Thank you! This article was mighty helpful.
Just to clarify some points made earlier, if gitolite runs as the user git, then that user’s authorised keys file is different from an ordinary user’s file. It contains the administrator’s key, plus some magic to run the gitolite command when somebody makes a connection. (That’s why you don’t need to have a gitolite server running continuously - it’s run every time someone connects.) All the other user’s keys are stored as separate files in the admin project.
These are all just plain text files, so you can just look at them to get a clue what’s going on.
Hello I am getting an error when I try to clone the gitolite-admin repository.
Cloning into ‘gitolite-admin’… Received disconnect from [git server ip]: Too many authentication failures for git fatal: Could not read from remote repository.
Please make sure you have the correct access rights and the repository exists.

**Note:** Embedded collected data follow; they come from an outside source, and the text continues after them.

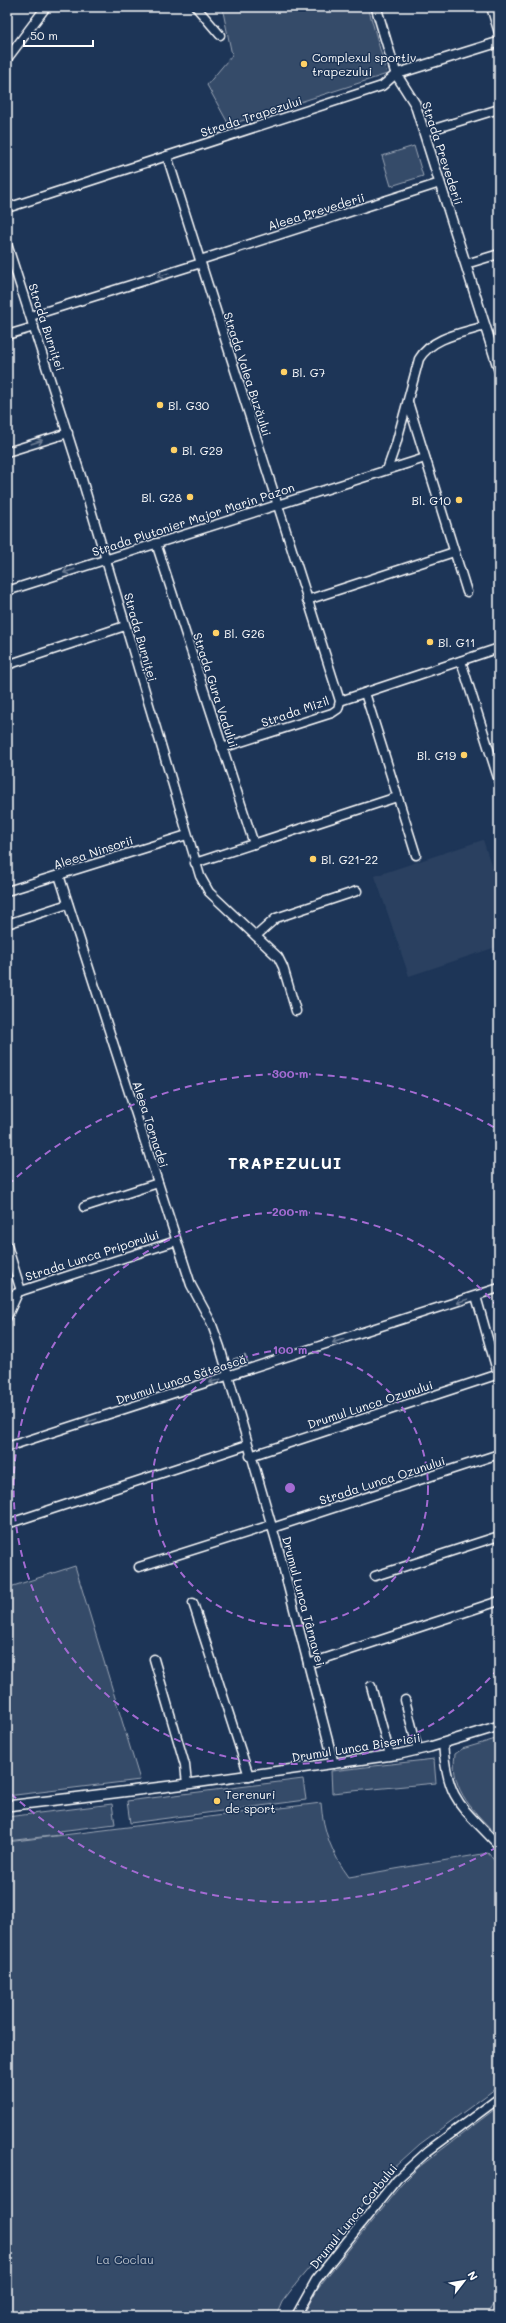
<svg xmlns="http://www.w3.org/2000/svg" width="506" height="2323" font-family="Mali,sans-serif">
<style>
.built{fill:#2a4161}
.green{fill:#364b69;stroke:#9aa5b4}
.water{fill:#617289;stroke:#a0aab8}
.lines{fill:none;stroke-linecap:round;stroke-linejoin:round}
.minor-casing{stroke:#fff;stroke-width:11}
.tertiary-casing{stroke:#fff;stroke-width:12}
.minor{stroke:#1d3557;stroke-width:8}
.tertiary{stroke:#1d3557;stroke-width:9}
.oneway{stroke:#6c7c92}
.ring{fill:none;stroke:#a36bd2;stroke-width:2;stroke-dasharray:7 5}
.poi-dot{fill:#ffd166;stroke:#1d3557;stroke-width:1.5}
.labels{text-anchor:middle;dominant-baseline:central;stroke-width:3;stroke-linejoin:round;paint-order:stroke}
.poi-label{font-size:12px;fill:#fff;stroke:#1d3557;text-anchor:start}
.street-label{font-size:12px;fill:#fff;stroke:#1d3557}
.park-label{font-size:12px;fill:#b9c0ca;stroke:#1d3557}
.district-label{font-size:16px;font-weight:bold;letter-spacing:1px;fill:#fff;stroke:#1d3557}
.centre{fill:#a36bd2;stroke:#1d3557;stroke-width:2}
.ring-label{font-size:12px;text-anchor:middle;font-weight:bold;fill:#a36bd2;stroke:#1d3557;stroke-width:3;stroke-linejoin:round;paint-order:stroke}
</style>
<rect width="100%" height="100%" fill="#1d3557"/>
<filter id="ink" filterUnits="userSpaceOnUse"><feTurbulence type="fractalNoise" baseFrequency=".025" numOctaves="2"/><feDisplacementMap in="SourceGraphic" scale="8" xChannelSelector="R" yChannelSelector="G"/><feConvolveMatrix kernelMatrix="1 2 1 2 8 2 1 2 1" color-interpolation-filters="sRGB"/></filter>
<g filter="url(#ink)">
<path class="built" d="M483,840L499,889V946L409,976L375,876Z"/>
<g class="green">
<path d="M222,7H368L387,74L229,125L207,85L232,55Z"/>
<path d="M414,146L423,176L391,186L382,156Z"/>
<path d="M75,1566L140,1780L7,1796V1588Z"/>
<path d="M499,1738V1837C476,1813 449,1791 455,1754L462,1749Z"/>
<path d="M434,1759L436,1783L332,1793L331,1771Z"/>
<path d="M303,1779L306,1800L130,1823L127,1801Z"/>
<path d="M321,1803C323,1831 332,1854 349,1877L488,1853L499,1866V2086L420,2144L390,2171L299,2280L282,2302L276,2316H7V1842Z"/>
<path d="M112,1804L115,1824L59,1831V1835L7,1841V1817Z"/>
<path d="M499,2106V2298L486,2316H303L317,2289L401,2185L419,2167Z"/>
</g>
<path class="water" d="M245,1355L248,1362L235,1366L233,1359Z"/>
<g class="lines">
<g class="minor-casing">
<g id="minor">
<path d="M196,7L220,35"/>
<path d="M491,7L499,33"/>
<path d="M7,59L46,7"/>
<path d="M424,132L499,109"/>
<path d="M167,156L340,701L338,709L332,713L222,748"/>
<path d="M7,208L382,86L396,74"/>
<path d="M7,244L81,476L200,876L209,892L278,957L283,967L296,1011"/>
<path d="M200,260L440,183"/>
<path d="M466,264L499,254"/>
<path d="M31,316L201,263"/>
<path d="M7,335L34,327"/>
<path d="M408,402L467,592"/>
<path d="M7,452L68,433"/>
<path d="M387,470L396,444L419,359C432,337 462,333 485,326"/>
<path d="M156,543L254,844"/>
<path d="M7,591L425,458"/>
<path d="M307,600L454,552"/>
<path d="M461,661L499,781"/>
<path d="M7,665L125,626"/>
<path d="M365,693L416,855"/>
<path d="M340,701L499,648"/>
<path d="M195,863L397,797"/>
<path d="M59,875L191,1285L211,1322L220,1347L279,1551L334,1764"/>
<path d="M7,891L187,835"/>
<path d="M7,924L68,904"/>
<path d="M256,936L276,918L357,891"/>
<path d="M84,1207L158,1183"/>
<path d="M7,1245L21,1291"/>
<path d="M476,1296L499,1378"/>
<path d="M7,1298L21,1291L176,1241"/>
<path d="M7,1317L17,1295"/>
<path d="M7,1447L499,1288"/>
<path d="M250,1456L499,1374"/>
<path d="M7,1524L247,1445"/>
<path d="M272,1528L499,1454"/>
<path d="M139,1567L271,1525"/>
<path d="M375,1576L499,1536"/>
<path d="M193,1603L249,1776"/>
<path d="M154,1659L185,1765L187,1784"/>
<path d="M308,1664L499,1601"/>
<path d="M371,1686L390,1755"/>
<path d="M405,1700L418,1750"/>
<path d="M443,1743C447,1802 462,1806 499,1846"/>
<path d="M296,2316L316,2280L397,2179L428,2151L499,2098"/>
</g>
</g>
<g class="tertiary-casing">
<g id="tertiary">
<path d="M376,7L396,74L415,104L499,370"/>
<path d="M396,74L499,42"/>
<path d="M7,1806L187,1784L400,1754L430,1747L499,1726"/>
</g>
</g>
<use href="#minor" class="minor"/>
<use href="#tertiary" class="tertiary"/>
</g>
<defs><path id="oneway-shaft" d="M-6 0H5M1.5-3L5.5 0L1.5 3" fill="none" stroke-width="1.6" stroke-linecap="round" stroke-linejoin="round"/></defs>
<g class="oneway">
<use href="#oneway-shaft" transform="translate(163 275) rotate(163)"/>
<use href="#oneway-shaft" transform="translate(37 442) rotate(-18)"/>
<use href="#oneway-shaft" transform="translate(69 571) rotate(162)"/>
<use href="#oneway-shaft" transform="translate(462 1301) rotate(162)"/>
<use href="#oneway-shaft" transform="translate(338 1341) rotate(162)"/>
<use href="#oneway-shaft" transform="translate(215 1381) rotate(162)"/>
<use href="#oneway-shaft" transform="translate(91 1421) rotate(162)"/>
</g>
</g>
<g class="ring">
<circle cx="290" cy="1488" r="138"/>
<path d="M498 1669A276 276 0 1 1 498 1307"/>
<path d="M497 1847A414 414 0 0 1 8 1791M8 1185A414 414 0 0 1 497 1129"/>
</g>
<g class="poi-dot">
<circle cx="304" cy="64" r="4"/>
<circle cx="284" cy="372" r="4"/>
<circle cx="160" cy="405" r="4"/>
<circle cx="174" cy="450" r="4"/>
<circle cx="190" cy="497" r="4"/>
<circle cx="459" cy="500" r="4"/>
<circle cx="216" cy="633" r="4"/>
<circle cx="430" cy="642" r="4"/>
<circle cx="464" cy="755" r="4"/>
<circle cx="313" cy="859" r="4"/>
<circle cx="217" cy="1801" r="4"/>
</g>
<g class="labels">
<g class="poi-label">
<text x="312" y="57">Complexul sportiv<tspan x="312" dy="14">trapezului</tspan></text>
<text x="292" y="372">Bl. G7</text>
<text x="168" y="405">Bl. G30</text>
<text x="182" y="450">Bl. G29</text>
<text x="182" y="497" text-anchor="end">Bl. G28</text>
<text x="451" y="500" text-anchor="end">Bl. G10</text>
<text x="224" y="633">Bl. G26</text>
<text x="438" y="642">Bl. G11</text>
<text x="456" y="755" text-anchor="end">Bl. G19</text>
<text x="321" y="859">Bl. G21-22</text>
<text x="225" y="1794">Terenuri<tspan x="225" dy="14">de sport</tspan></text>
</g>
<g class="street-label">
<text transform="translate(251 116) rotate(-18)">Strada Trapezului</text>
<text transform="translate(443 153) rotate(72)">Strada Prevederii</text>
<text transform="translate(316 211) rotate(-17)">Aleea Prevederii</text>
<text transform="translate(47 327) rotate(72)">Strada Burniței</text>
<text transform="translate(248 374) rotate(72)">Strada Valea Buzăului</text>
<text transform="translate(193 519) rotate(-18)">Strada Plutonier Major Marin Pazon</text>
<text transform="translate(141 637) rotate(74)">Strada Burniței</text>
<text transform="translate(216 690) rotate(72)">Strada Gura Vadului</text>
<text transform="translate(295 711) rotate(-19)">Strada Mizil</text>
<text transform="translate(93 852) rotate(-18)">Aleea Ninsorii</text>
<text transform="translate(151 1124) rotate(72)">Aleea Tornadei</text>
<text transform="translate(92 1255) rotate(-18)">Strada Lunca Priporului</text>
<text transform="translate(181 1379) rotate(-18)">Drumul Lunca Sătească</text>
<text transform="translate(370 1404) rotate(-18)">Drumul Lunca Ozunului</text>
<text transform="translate(382 1480) rotate(-18)">Strada Lunca Ozunului</text>
<text transform="translate(304 1601) rotate(75)">Drumul Lunca Târnavei</text>
<text transform="translate(356 1747) rotate(-9)">Drumul Lunca Bisericii</text>
<text transform="translate(353 2216) rotate(-51)">Drumul Lunca Corbului</text>
</g>
<g class="park-label">
<text x="125" y="2259">La Coclau</text>
</g>
<g class="district-label">
<text x="285" y="1162">TRAPEZULUI</text>
</g>
</g>
<circle cx="290" cy="1488" r="6" class="centre"/>
<g class="ring-label">
<text x="290" y="1078">300 m</text>
<text x="290" y="1216">200 m</text>
<text x="290" y="1354">100 m</text>
</g>
<rect width="506" height="2323" fill="none" stroke="#1d3557" stroke-width="24"/>
<rect x="12" y="12" width="482" height="2299" fill="none" stroke="#fff" stroke-width="1.5" filter="url(#ink)"/>
<g transform="translate(464 2281) rotate(59)" stroke="#1d3557" stroke-width="3" paint-order="stroke">
<path d="M0-3L7 15L0 10L-7 15Z" fill="#ffffff"/>
<text y="-6" font-size="11" font-weight="bold" text-anchor="middle" fill="#ffffff">N</text>
</g>
<path d="M24 40v6h69v-6" fill="none" stroke="#ffffff" stroke-width="2"/>
<text x="30" y="40" font-size="12" fill="#ffffff" stroke="#1d3557" stroke-width="3" paint-order="stroke">50 m</text>
</svg>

I set the SSHD log level to debug and I see that SSH first tries /home/git/.ssh/authorized_keys and then tries /home/git/.ssh/authorized_keys2
I followed the the SSH key creation part of this article properly and I’ve confirmed that the pub key that is in /home/git/.ssh/authorized_keys is the same one that I am using when I try connecting to the remote repo as the git user. I have also verified that the permissions on the .ssh dir are set properly (700) as are the permissions on the private key file (600) on both the local and remote machines.
I am puzzled as to why SSH is looking in the authorized_keys2 file. I am also puzzled as to why the SSH key that is in authorized_keys is not working. Has anyone else had a similar issue or know of a way to resolve this?
If anyone is still using this, the newest version in apt is v3 and there’s a dedicated package for it so when you install, make sure to use:
see gitolite install docs
@verusfossa did you find that the rest of this tutorial worked as-is, despite installing the newest version of gitolite?
It should, but I actually ended up just pulling the latest tagged source code from git and followed gitolite’s official tutorial. I needed to refer to it for some more advanced things anyway, so just went ahead and used that.
Worked for me, your mileage may vary.